Job 1 – In the parenting article, swap "checkout line" for "grocery aisle" and write out the passage again, starting with "As I do myself, most" and going on through "the checkout line).".
Job 2 – According to the parenting article, what is the acronym P.E.A.C.E. meant to help others remember?

Simple Ways to Improve Your Relationship with your Child: Keeping the P.E.A.C.E.
I wrote this article over a year ago and it was published in a local newspaper. It outlines many of the basic principles I believe are important about parenting … so since I’m starting this blog, I thought I’d share it here!
As I do myself, most parents I meet in my private psychology practice want to have a close, warm, loving relationship with their children. The trouble is life sometimes gets in our way. Busy schedules of needing to be teachers, housekeepers, chefs, chauffeurs, and disciplinarians to our kids infringe on our ideal relationship with them. We end up saying or doing things that we SWORE we would never do (like that screaming power struggle in the checkout line).
Here are some surefire simple ways to improve your relationship with your child. I used the acronym, P.E.A.C.E., to help others remember the 5 steps of more peaceful parenting. I’m sure that some of them you are already doing – because, hey, you’re already a concerned parent reading an article about parenting!

Provided data –
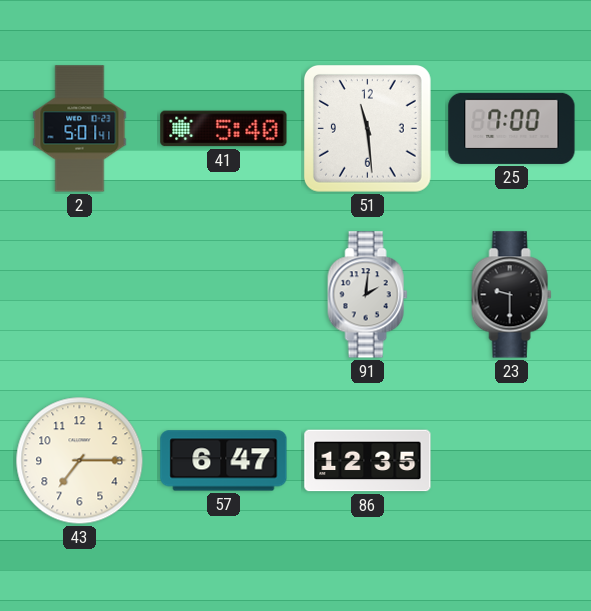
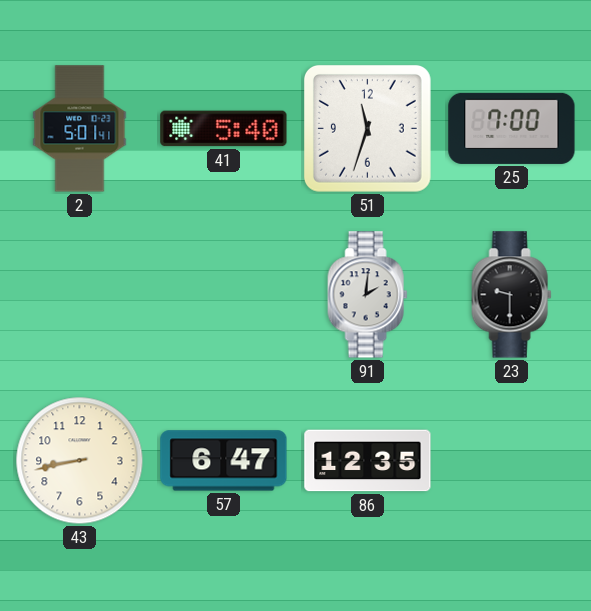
51: 11:29 -> 11:33
43: 7:15 -> 8:43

Written reply 1 –
As I do myself, most parents I meet in my private psychology practice want to have a close, warm, loving relationship with their children. The trouble is life sometimes gets in our way. Busy schedules of needing to be teachers, housekeepers, chefs, chauffeurs, and disciplinarians to our kids infringe on our ideal relationship with them. We end up saying or doing things that we SWORE we would never do (like that screaming power struggle in the grocery aisle).

Written reply 2 – The 5 steps of more peaceful parenting.